# [Problem statement]
All pictures are to be omitted while the lines starting at the line with "slide_number [152, 54, 563, 100]" and ending at the line with "text_box [131, 84, 1369, 1040]" in the material below are retyped exactly, both ends included.

# [Information given]
╭──
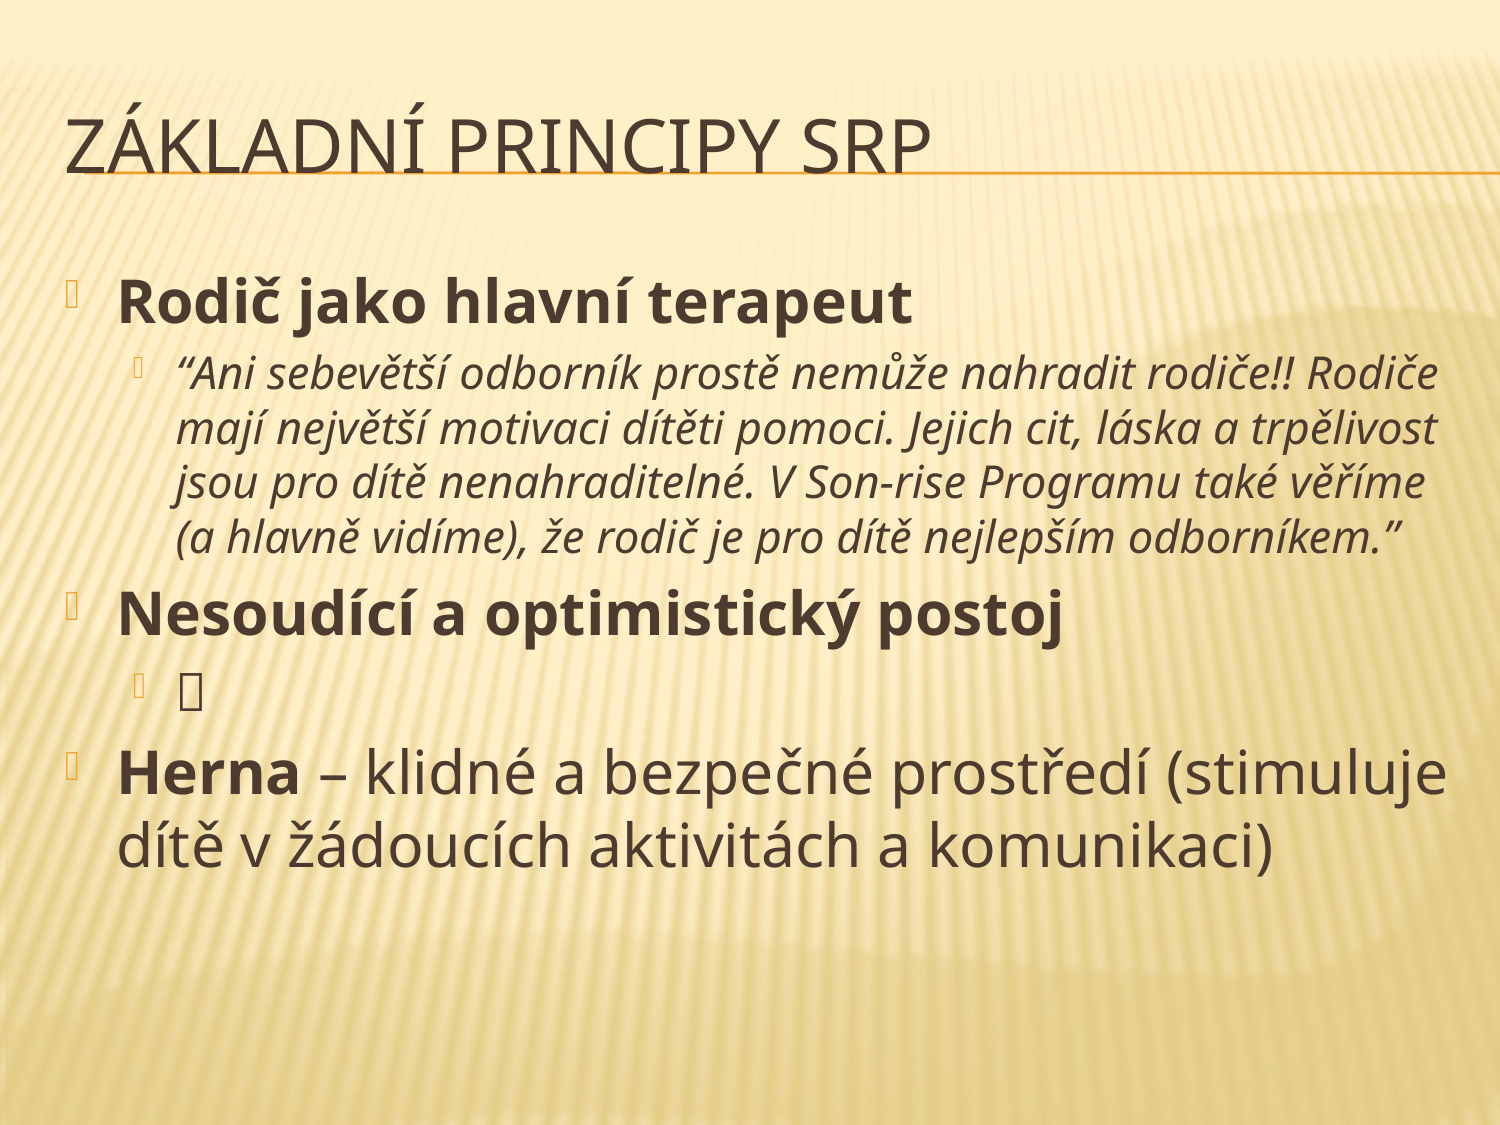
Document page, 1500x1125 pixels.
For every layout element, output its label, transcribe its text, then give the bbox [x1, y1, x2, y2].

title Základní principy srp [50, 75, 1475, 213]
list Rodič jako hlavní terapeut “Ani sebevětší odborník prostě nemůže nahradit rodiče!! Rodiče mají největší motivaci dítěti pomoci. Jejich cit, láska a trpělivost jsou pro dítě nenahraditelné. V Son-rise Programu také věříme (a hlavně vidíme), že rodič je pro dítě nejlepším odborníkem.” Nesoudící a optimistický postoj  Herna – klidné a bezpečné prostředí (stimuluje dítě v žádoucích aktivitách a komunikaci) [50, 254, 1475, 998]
╰──
╭──
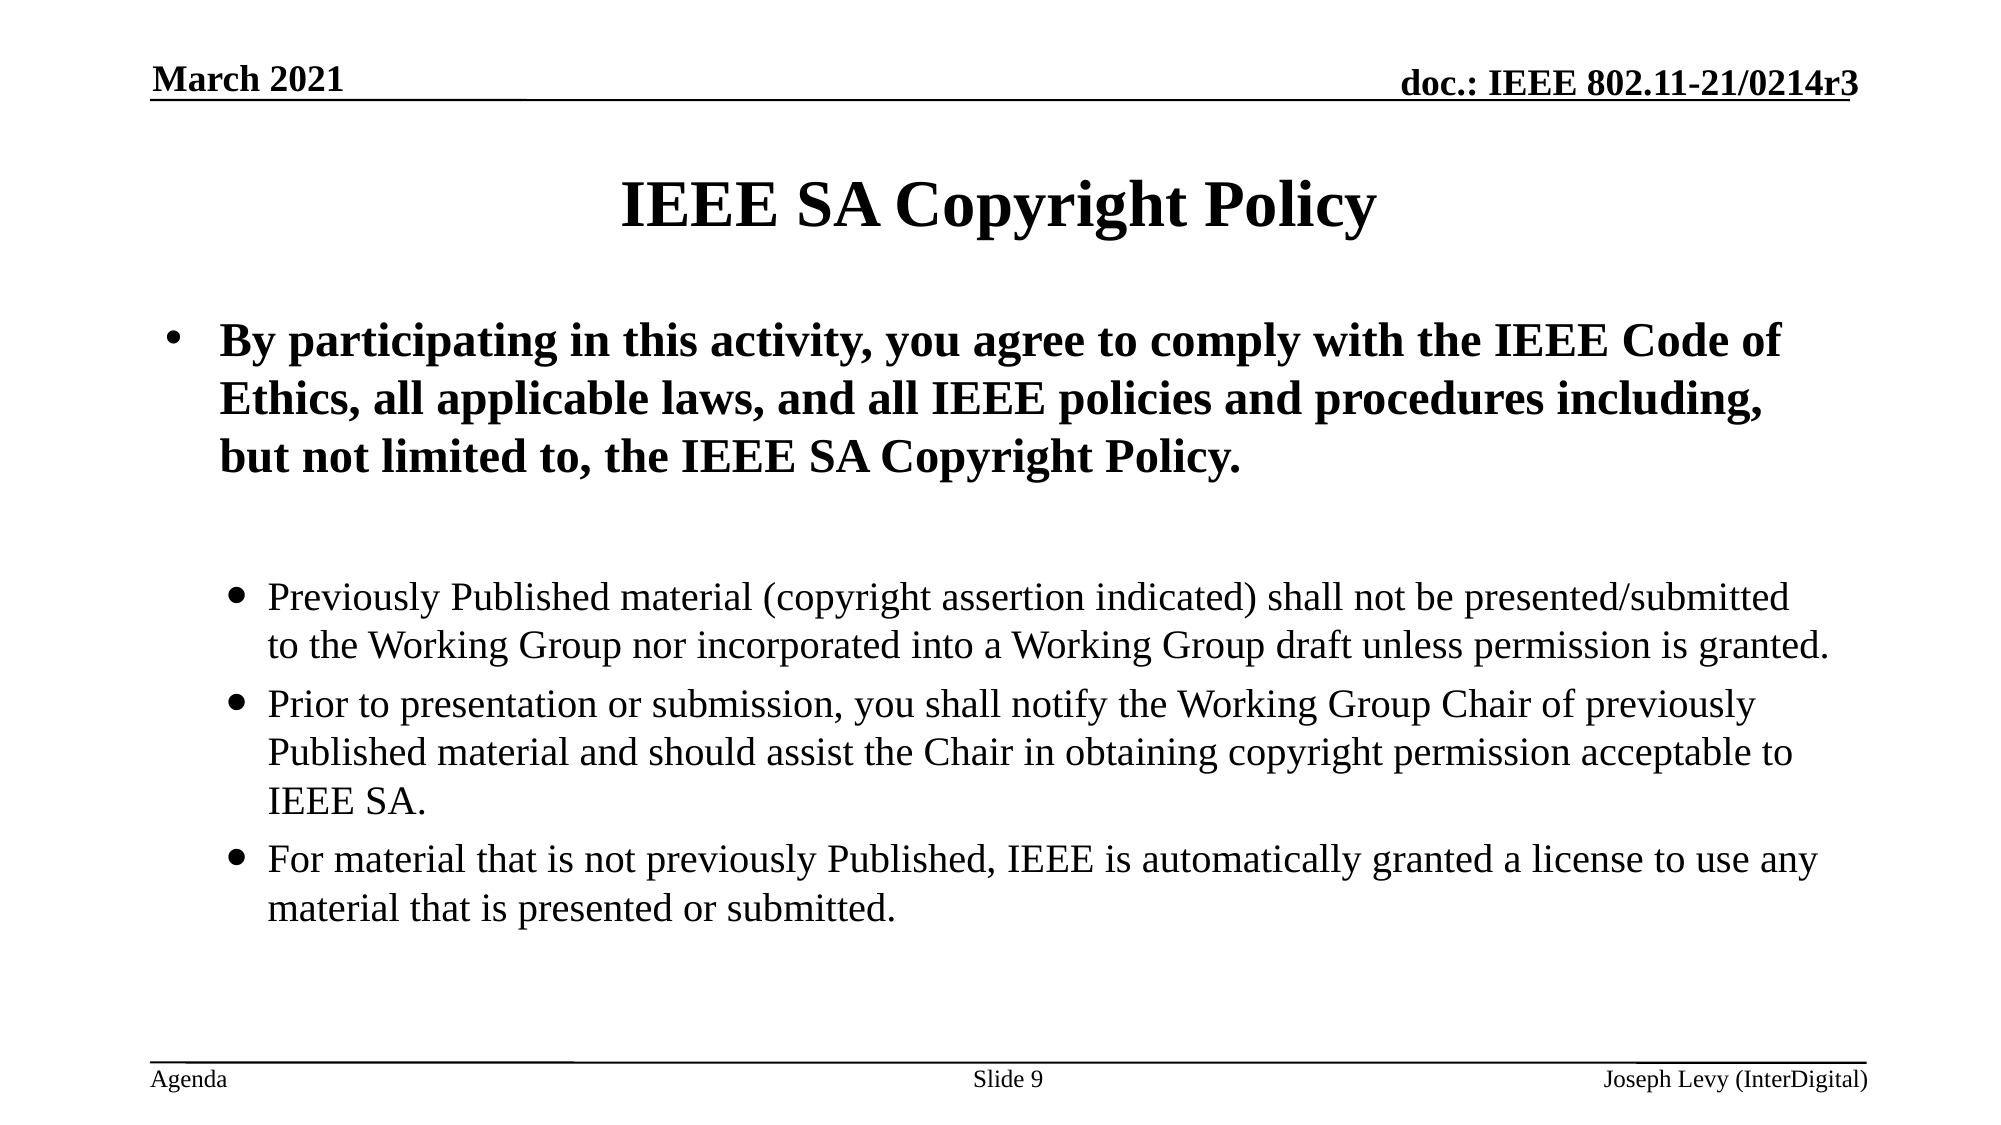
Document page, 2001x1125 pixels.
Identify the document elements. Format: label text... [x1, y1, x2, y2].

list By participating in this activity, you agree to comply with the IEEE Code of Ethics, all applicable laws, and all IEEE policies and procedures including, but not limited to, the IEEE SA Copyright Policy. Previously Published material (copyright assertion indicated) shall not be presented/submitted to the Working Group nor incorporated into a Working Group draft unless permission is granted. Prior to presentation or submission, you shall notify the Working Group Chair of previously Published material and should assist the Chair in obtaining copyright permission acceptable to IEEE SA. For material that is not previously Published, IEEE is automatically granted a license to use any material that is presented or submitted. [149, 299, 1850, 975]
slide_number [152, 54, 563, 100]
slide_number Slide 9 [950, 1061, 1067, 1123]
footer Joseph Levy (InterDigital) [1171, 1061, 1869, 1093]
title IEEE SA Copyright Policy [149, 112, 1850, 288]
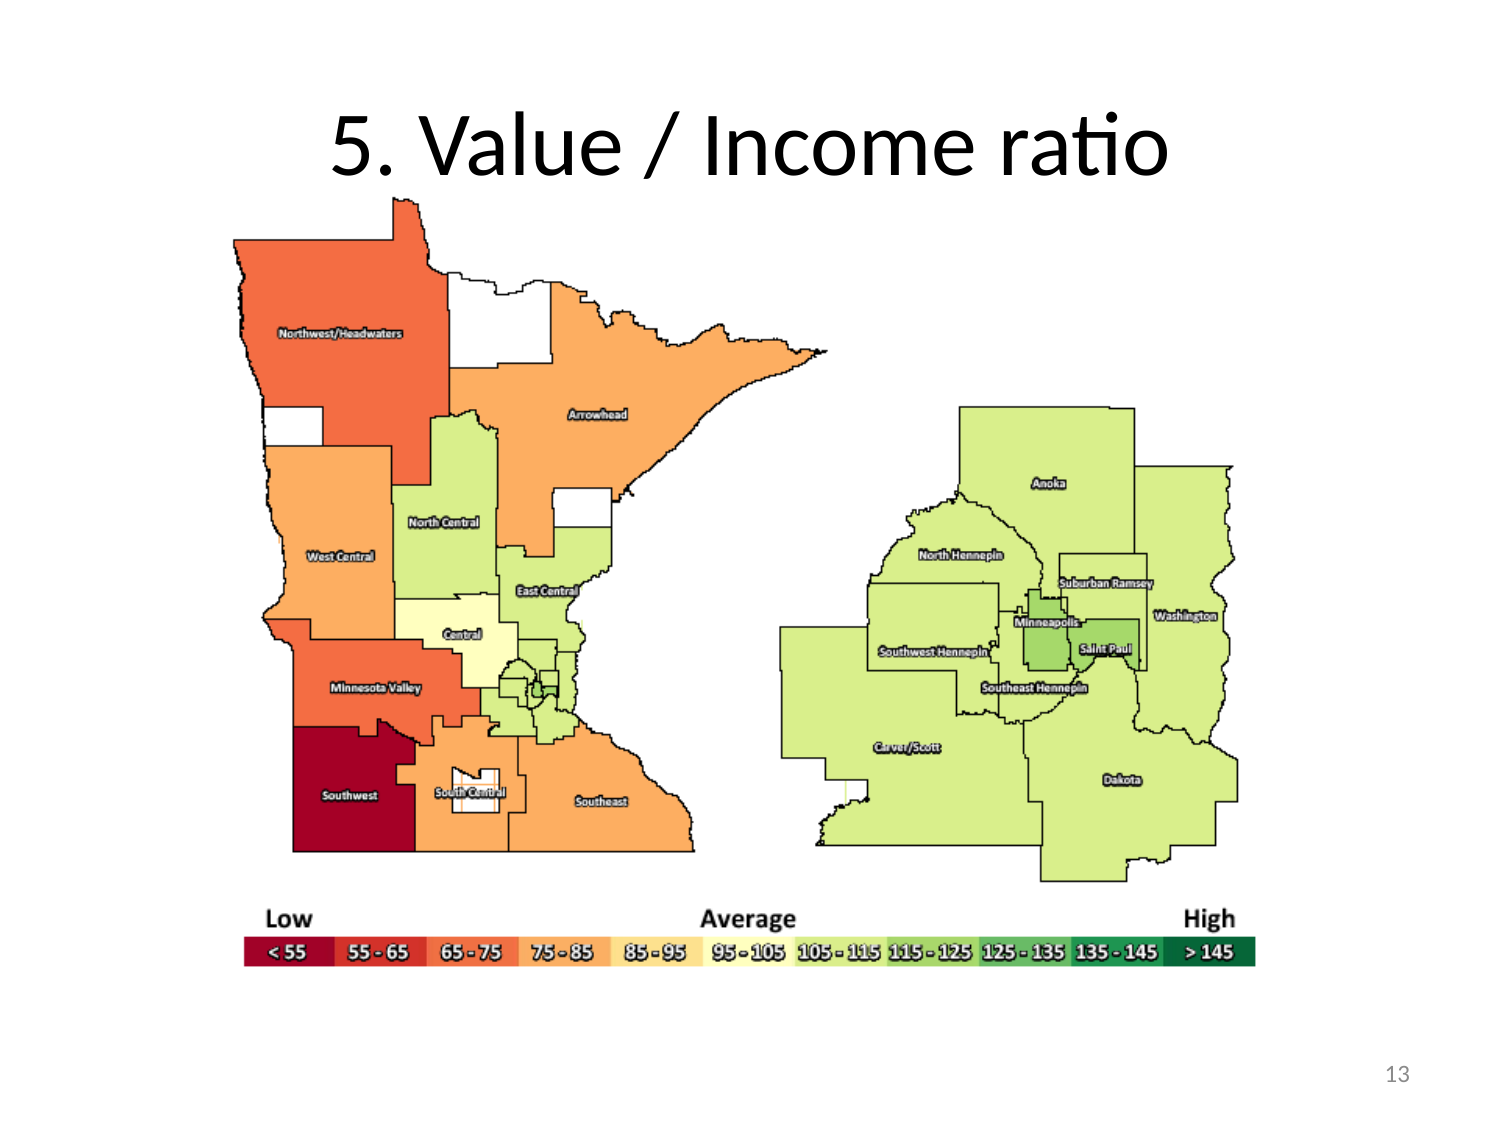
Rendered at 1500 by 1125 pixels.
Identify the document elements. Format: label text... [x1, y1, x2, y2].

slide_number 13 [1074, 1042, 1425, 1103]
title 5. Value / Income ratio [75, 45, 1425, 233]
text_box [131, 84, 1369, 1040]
╰──
╭──
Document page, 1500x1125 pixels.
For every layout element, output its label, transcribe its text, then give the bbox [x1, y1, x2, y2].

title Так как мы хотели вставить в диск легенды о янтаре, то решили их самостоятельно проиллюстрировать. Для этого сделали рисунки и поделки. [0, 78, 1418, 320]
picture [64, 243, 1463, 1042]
╰──
# [Solution below]
slide_number [152, 54, 563, 100]
slide_number Slide 9 [950, 1061, 1067, 1123]
footer Joseph Levy (InterDigital) [1171, 1061, 1869, 1093]
title IEEE SA Copyright Policy [149, 112, 1850, 288]
Rendered at 1500 by 1125 pixels.
Identify the document elements. Format: label text... [x1, y1, x2, y2].

slide_number 13 [1074, 1042, 1425, 1103]
title 5. Value / Income ratio [75, 45, 1425, 233]
text_box [131, 84, 1369, 1040]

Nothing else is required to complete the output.